Oh, Dear Lord.
Did you see how pompous I sounded back there when I mentioned Laurie Colwin? I’m cringing because that went out into the ether of the net-world, and now I’m having visions of that scene in the Paltrow Emma when they’re all sitting on the grass, and pushy Mrs. Elton is distracted from her busybody, probing conversation by a compliment on the dainty little sandwiches everyone is eating.
She preens, and coyly announces, “Well, my Friends flaaaaater me that I DO know how to make a sangwidge.”
If I knew how to delete or edit my own conceited-sounding bit, I would. I’m still too new to all these bells and whistles which make a blog GO, and haven’t got the hang of much of it.

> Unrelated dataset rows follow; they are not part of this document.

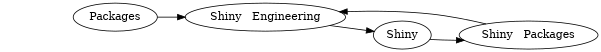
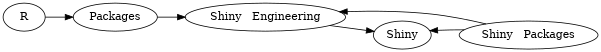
  digraph {
    fontname="DejaVu Serif"
    fontsize=10
    rankdir=LR
    node [fontcolor=black fontname="DejaVu Serif" shape=oval]
    edge [fontname="DejaVu Serif"]
+   n1 [label=<R>]
    n2 [label=<Packages>]
    n3 [label=<Shiny>]
    n4 [label=<Shiny   Packages>]
    n5 [label=<Shiny   Engineering>]
+   n1 -> n2
    n2 -> n5
-   n3 -> n4
+   n4 -> n3
    n4 -> n5
    n5 -> n3
  }
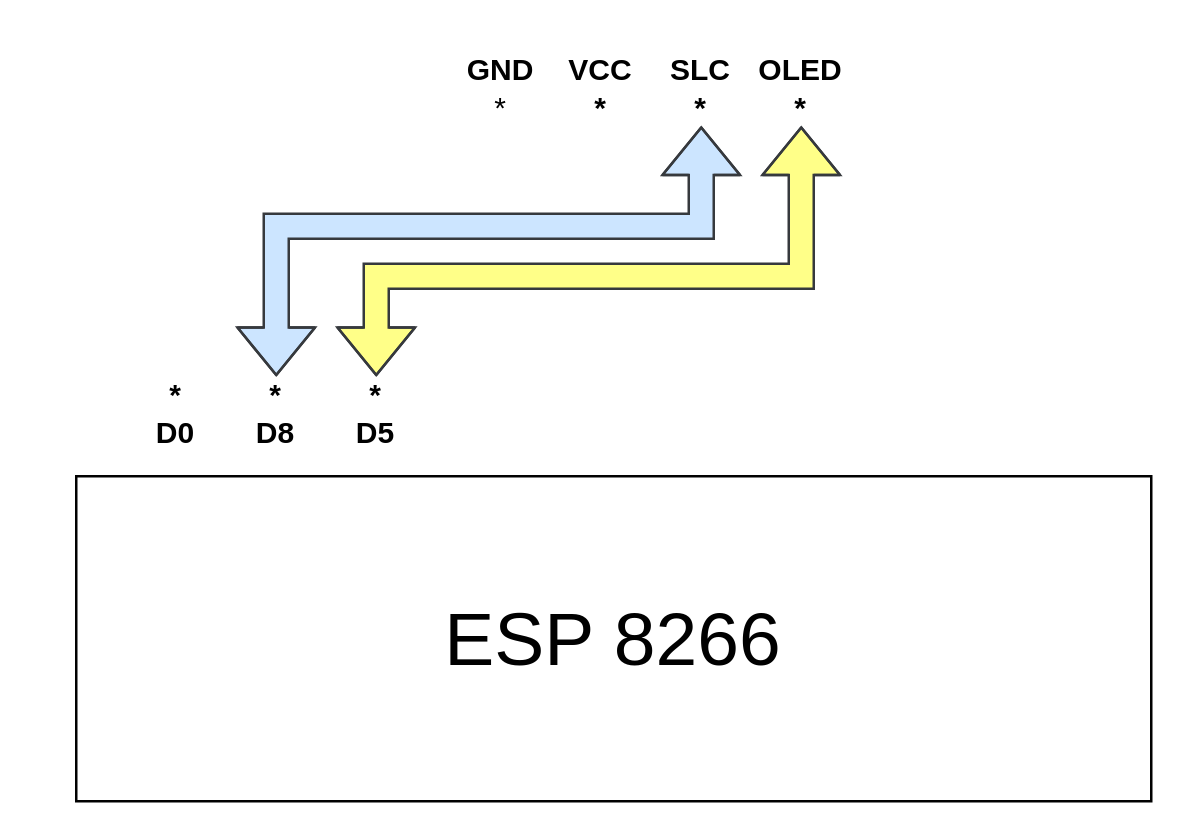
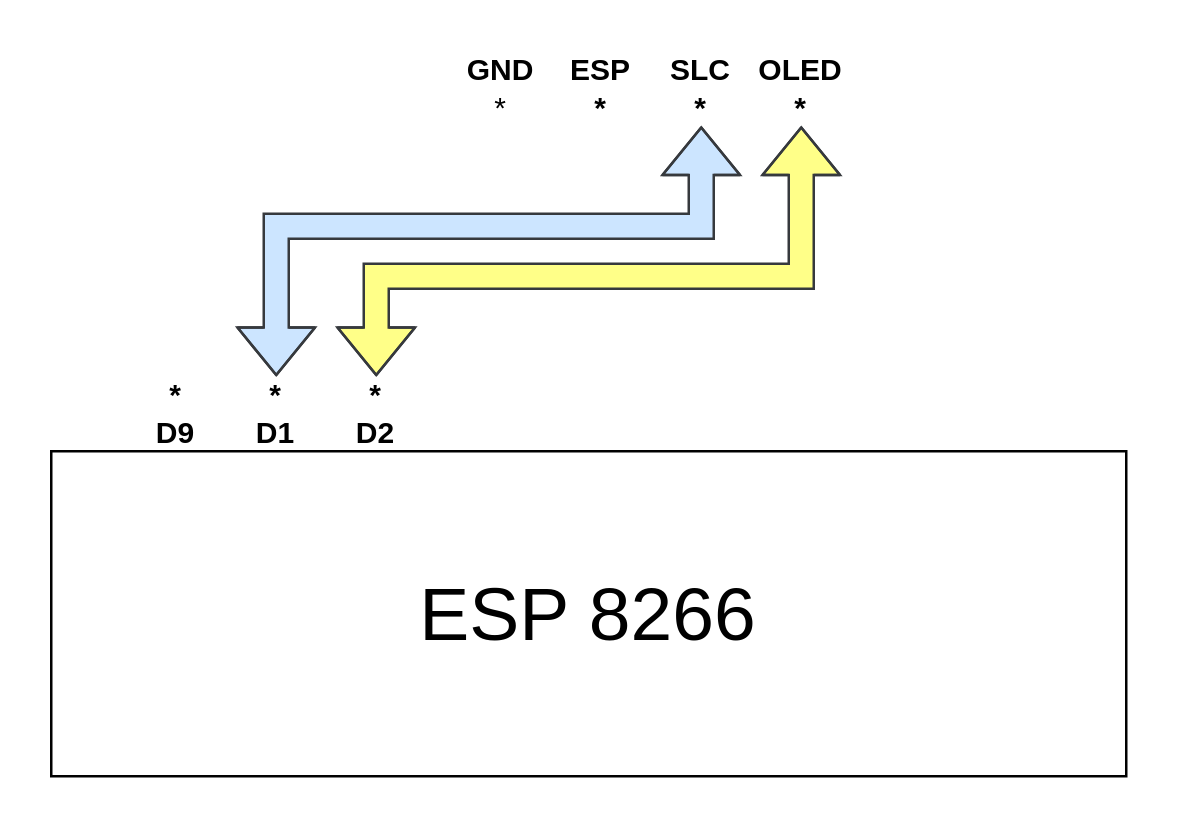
  <mxCell id="0" />
  <mxCell id="1" parent="0" />
  <mxCell id="2" value="&lt;b&gt;GND&lt;br&gt;&lt;/b&gt;*" style="text;html=1;strokeColor=none;fillColor=none;align=center;verticalAlign=middle;whiteSpace=wrap;rounded=0;" vertex="1" parent="1"><mxGeometry x="170" y="20" width="60" height="30" as="geometry" /></mxCell>
- <mxCell id="3" value="&lt;b&gt;VCC&lt;br&gt;*&lt;/b&gt;" style="text;html=1;strokeColor=none;fillColor=none;align=center;verticalAlign=middle;whiteSpace=wrap;rounded=0;" vertex="1" parent="1"><mxGeometry x="210" y="20" width="60" height="30" as="geometry" /></mxCell>
+ <mxCell id="3" value="&lt;b&gt;ESP&lt;br&gt;*&lt;/b&gt;" style="text;html=1;strokeColor=none;fillColor=none;align=center;verticalAlign=middle;whiteSpace=wrap;rounded=0;" vertex="1" parent="1"><mxGeometry x="210" y="20" width="60" height="30" as="geometry" /></mxCell>
  <mxCell id="4" value="&lt;b&gt;SLC&lt;br&gt;*&lt;/b&gt;" style="text;html=1;strokeColor=none;fillColor=none;align=center;verticalAlign=middle;whiteSpace=wrap;rounded=0;" vertex="1" parent="1"><mxGeometry x="250" y="20" width="60" height="30" as="geometry" /></mxCell>
  <mxCell id="5" value="&lt;b&gt;OLED&lt;br&gt;*&lt;/b&gt;" style="text;html=1;strokeColor=none;fillColor=none;align=center;verticalAlign=middle;whiteSpace=wrap;rounded=0;" vertex="1" parent="1"><mxGeometry x="290" y="20" width="60" height="30" as="geometry" /></mxCell>
- <mxCell id="6" value="&lt;font style=&quot;font-size: 30px;&quot;&gt;ESP 8266&lt;/font&gt;" style="rounded=0;whiteSpace=wrap;html=1;" vertex="1" parent="1"><mxGeometry x="30" y="190" width="430" height="130" as="geometry" /></mxCell>
- <mxCell id="7" value="&lt;b&gt;*&lt;br&gt;D0&lt;/b&gt;" style="text;html=1;strokeColor=none;fillColor=none;align=center;verticalAlign=middle;whiteSpace=wrap;rounded=0;" vertex="1" parent="1"><mxGeometry x="40" y="150" width="60" height="30" as="geometry" /></mxCell>
- <mxCell id="8" value="&lt;b&gt;*&lt;br&gt;D8&lt;/b&gt;" style="text;html=1;strokeColor=none;fillColor=none;align=center;verticalAlign=middle;whiteSpace=wrap;rounded=0;" vertex="1" parent="1"><mxGeometry x="80" y="150" width="60" height="30" as="geometry" /></mxCell>
- <mxCell id="9" value="&lt;b&gt;*&lt;br&gt;D5&lt;/b&gt;" style="text;html=1;strokeColor=none;fillColor=none;align=center;verticalAlign=middle;whiteSpace=wrap;rounded=0;" vertex="1" parent="1"><mxGeometry x="120" y="150" width="60" height="30" as="geometry" /></mxCell>
+ <mxCell id="6" value="&lt;font style=&quot;font-size: 30px;&quot;&gt;ESP 8266&lt;/font&gt;" style="rounded=0;whiteSpace=wrap;html=1;" vertex="1" parent="1"><mxGeometry x="20" y="180" width="430" height="130" as="geometry" /></mxCell>
+ <mxCell id="7" value="&lt;b&gt;*&lt;br&gt;D9&lt;/b&gt;" style="text;html=1;strokeColor=none;fillColor=none;align=center;verticalAlign=middle;whiteSpace=wrap;rounded=0;" vertex="1" parent="1"><mxGeometry x="40" y="150" width="60" height="30" as="geometry" /></mxCell>
+ <mxCell id="8" value="&lt;b&gt;*&lt;br&gt;D1&lt;/b&gt;" style="text;html=1;strokeColor=none;fillColor=none;align=center;verticalAlign=middle;whiteSpace=wrap;rounded=0;" vertex="1" parent="1"><mxGeometry x="80" y="150" width="60" height="30" as="geometry" /></mxCell>
+ <mxCell id="9" value="&lt;b&gt;*&lt;br&gt;D2&lt;/b&gt;" style="text;html=1;strokeColor=none;fillColor=none;align=center;verticalAlign=middle;whiteSpace=wrap;rounded=0;" vertex="1" parent="1"><mxGeometry x="120" y="150" width="60" height="30" as="geometry" /></mxCell>
  <mxCell id="10" value="" style="edgeStyle=orthogonalEdgeStyle;orthogonalLoop=1;jettySize=auto;html=1;entryX=0.5;entryY=0;entryDx=0;entryDy=0;strokeWidth=1;startArrow=classic;startFill=1;strokeColor=#36393d;rounded=0;jumpStyle=none;shadow=0;targetPerimeterSpacing=0;shape=flexArrow;fillColor=#ffff88;endSize=6;fillStyle=auto;gradientColor=none;" edge="1" parent="1" source="5" target="9"><mxGeometry relative="1" as="geometry"><mxPoint x="390" y="60" as="sourcePoint" /><mxPoint x="260" y="160" as="targetPoint" /><Array as="points"><mxPoint x="320" y="110" /><mxPoint x="150" y="110" /></Array></mxGeometry></mxCell>
  <mxCell id="11" value="" style="edgeStyle=orthogonalEdgeStyle;orthogonalLoop=1;jettySize=auto;html=1;strokeWidth=1;startArrow=classic;startFill=1;strokeColor=#36393d;rounded=0;jumpStyle=none;shadow=0;targetPerimeterSpacing=0;shape=flexArrow;fillColor=#cce5ff;endSize=6;fillStyle=auto;" edge="1" parent="1" source="4" target="8"><mxGeometry relative="1" as="geometry"><mxPoint x="280" y="60" as="sourcePoint" /><mxPoint x="250" y="160" as="targetPoint" /><Array as="points"><mxPoint x="280" y="90" /><mxPoint x="110" y="90" /></Array></mxGeometry></mxCell>
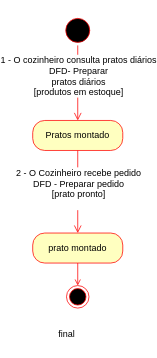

My E-lliteracy is legendary. I can sign on, get my mail and post stuff, but that’s about it for me. Today will be learning to post pictures. I hope, I hope. My teacher has gone off, in denims and suspenders and a battered black vest, forbidding black Jeremiah Johnson hat pulled low over those kind green eyes and lending his cheery countenance a bit of remove, with a shotgun slung over one shoulder, off the the gun show to trade and haggle and discuss. It makes him happy.
He may return sans shotgun, or he may still be wagging that thing across the state til Spring, meeting new folks and greeting old friends and talkin' about guy stuff. It's his way.
But I DO retract that Colwin bit. I apologize. I grovel. I cringe.